Born on the Fourth of July, published by Universal Home Video as part of a joint venture with Warner Home Video to release most of Oliver Stone's films in new, expanded editions on DVD, many with new audio commentaries, finds director Oliver Stone once again in bombast form. What restrains the usually energetic Stone from the kind of narrative excesses and heavy symbolism found in Talk Radio and Wall Street is the fact that the movie is based on a true story. It imposes adherence to some form of reality, which keeps Stone in line. Ron Kovic really was born on the fourth of July. He was raised in a middle class family in the '50s on Long Island; his father (played by Raymond J. Barry) was a rather retiring grocery store manager; his Catholic mother (Caroline Kava) was something of a shrew, easily disappointed in her family (there is a strain of mother and wife hatred in Stone's work, which is illuminated if you ever see a PBS documentary about him in which he is shown in tandem with his French-born mother).

In Born on the Fourth of July, based on Kovic's book, Kovic's mother is always pushing Ron, one of several of her children, to win at sports and to be patriotic. Dutifully, he joined the Marines at the height of the Vietnam War, eager to go there even though his father seemed unsupportive. He ends up shot and losing the use of his legs. The rest of the film charts his journey from despondency and shock at his treatment in a Veterans' hospital, to despair and loneliness, and finally anti-war activism. In the end, it's another Vietnam film from Stone, but more indirect; it's mostly about the war back home. What saves Born on the Fourth of July from utter bombast is the director's unflinching chronicling of Kovic's life, such as his almost life-threatening experiences in the Vet's hospital.
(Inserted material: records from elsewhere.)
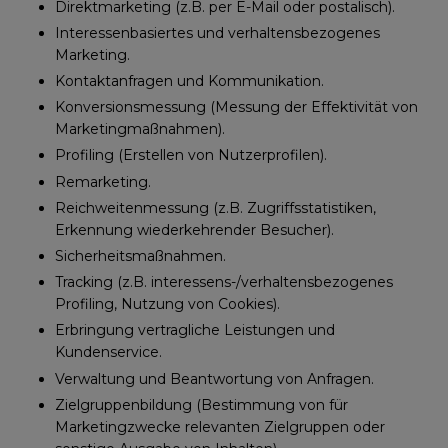
Direktmarketing (z.B. per E-Mail oder postalisch).
Interessenbasiertes und verhaltensbezogenes
Marketing.
Kontaktanfragen und Kommunikation.
Konversionsmessung (Messung der Effektivität von
Marketingmaßnahmen).
Profiling (Erstellen von Nutzerprofilen).
Remarketing.
Reichweitenmessung (z.B. Zugriffsstatistiken,
Erkennung wiederkehrender Besucher).
Sicherheitsmaßnahmen.
Tracking (z.B. interessens-/verhaltensbezogenes
Profiling, Nutzung von Cookies).
Erbringung vertragliche Leistungen und
Kundenservice.
Verwaltung und Beantwortung von Anfragen.
Zielgruppenbildung (Bestimmung von für
Marketingzwecke relevanten Zielgruppen oder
The only aspect of Kovic's experiences Stone seems to have made up or condensed is his relationship with a high school sweetheart (Kyra Sedgwick), an amalgam of several people, and a post-Vietnam visit to the family of a fellow soldier whom Kovic may have killed with friendly fire, which never happened.

Born on the Fourth of July is a powerful movie if you are in the mood to be outraged all over again by things you are already convinced are wrong. But it also shows Cruise at the top of his game. He was nominated for an Oscar and should have won it; instead the award went to Daniel Day-Lewis, also playing a guy in a wheelchair, but one with a British accent. The film did win two other Oscars, for best director and best editing; it also made about $70 million in the U.S. in 1989 after a budget of about $32 million, and made even more money elsewhere around the world. And by the way, Willem Dafoe is also very good as another disabled soldier Kovic meets in Mexico.

Universal's Born on the Fourth of July: Special Edition, which improves upon their previous release, comes with a modicum of extras. The source print for this widescreen transfer (2.35:1) is not the best in the world, showing dust, marks, scratches, and graininess. Audio is in Dolby Digital 5.1. The most significant extra on the disc is an audio commentary by Stone. There are no revelations herein, but his verbiage is carefully timed to the visuals to bring viewers' attention to several spectacular shots as they are happening, shots that otherwise might have gone by too fast. Stone also explains how he made the Vietnam sequences visually distinct from those in Platoon or Heaven and Earth, and he describes his interpretation of Kovic's personality, revealing that he also met Kovic's mother — which goes a long way, Stone says, in explaining Kovic's personality. For the most part, fans of the film will find his new commentary a valuable listen.